▶ [WORK TO COMPLETE]
Could you copy the lines below word for word, beginning with the line that contains "Der israelische Finanzminister" and continuing through the last line? Leave the pictures out of your copy.

▶ [LISTED ENTRIES]
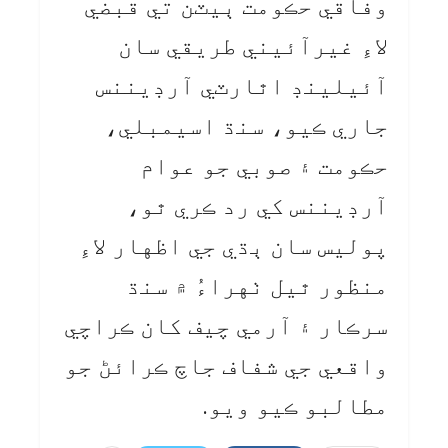
وفاقي حڪومت ٻيٽن تي قبضي
لاءِ غيرآئيني طريقي سان
آئيلينڊ اٿارٽي آرڊيننس
جاري ڪيو، سنڌ اسيمبلي،
حڪومت ۽ صوبي جو عوام
آرڊيننس کي رد ڪري ٿو،
پوليس سان ٻڌي جي اظهار لاءِ
منظور ٿيل ٺهراءُ ۾ سنڌ
سرڪار ۽ آرمي چيف کان ڪراچي
واقعي جي شفاف جاچ ڪرائڻ جو
مطالبو ڪيو ويو.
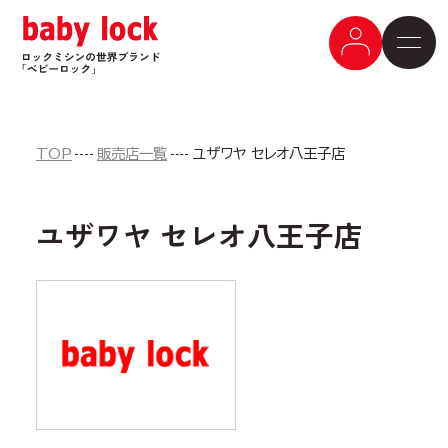
TOP
販売店一覧
ユザワヤ セレオ八王子店
ユザワヤ セレオ八王子店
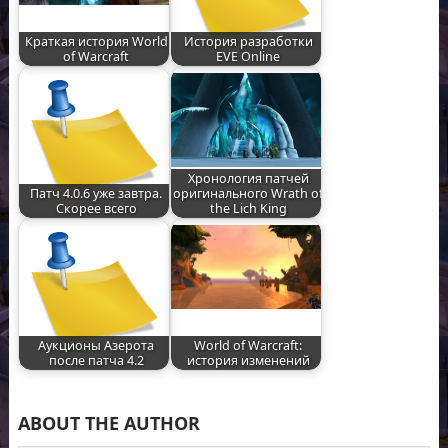
Краткая история World
История разработки
of Warcraft
EVE Online
Хронология патчей
Патч 4.0.6 уже завтра.
оригинального Wrath of
Скорее всего
the Lich King
Аукционы Азерота
World of Warcraft:
после патча 4.2
история изменений
ABOUT THE AUTHOR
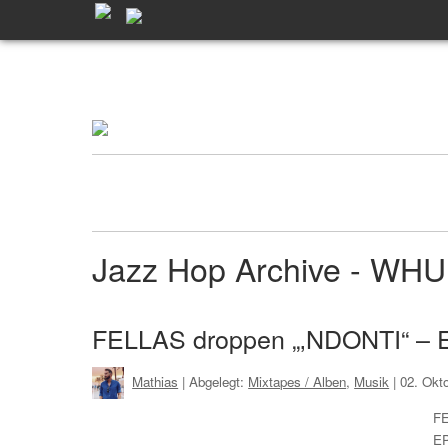
Jazz Hop Archive - WH
FELLAS droppen „‚NDONTI“ – E
Mathias
| Abgelegt:
Mixtapes / Alben
,
Musik
|
02. Okt
FE
EP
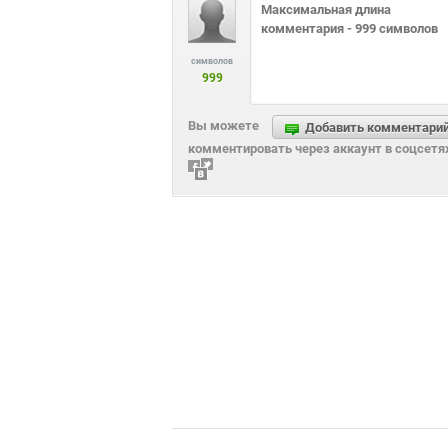
символов
999
Вы можете
Добавить комментари
комментировать через аккаунт в соцсетя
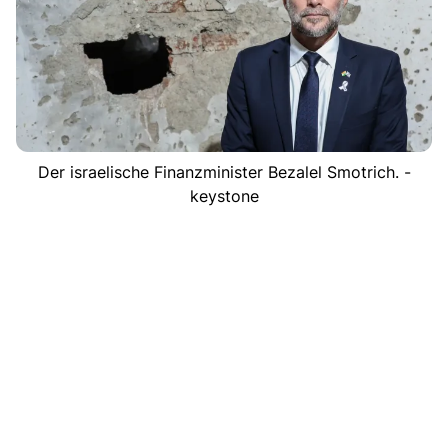
Der israelische Finanzminister Bezalel Smotrich. -
keystone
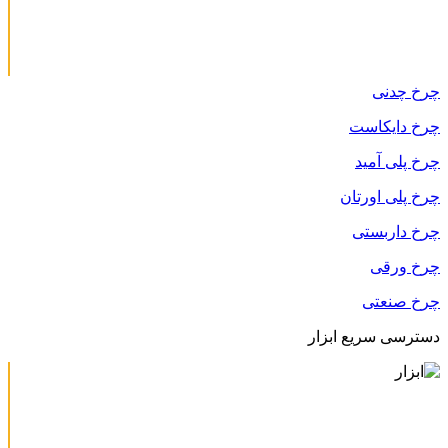
چرخ چدنی
چرخ دایکاست
چرخ پلی آمید
چرخ پلی اورتان
چرخ داربستی
چرخ ورقی
چرخ صنعتی
دسترسی سریع ابزار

▶ [SOLUTION FOR THIS PROBLEM]
Der israelische Finanzminister Bezalel Smotrich. -
keystone
چرخ چدنی
چرخ دایکاست
چرخ پلی آمید
چرخ پلی اورتان
چرخ داربستی
چرخ ورقی
چرخ صنعتی
دسترسی سریع ابزار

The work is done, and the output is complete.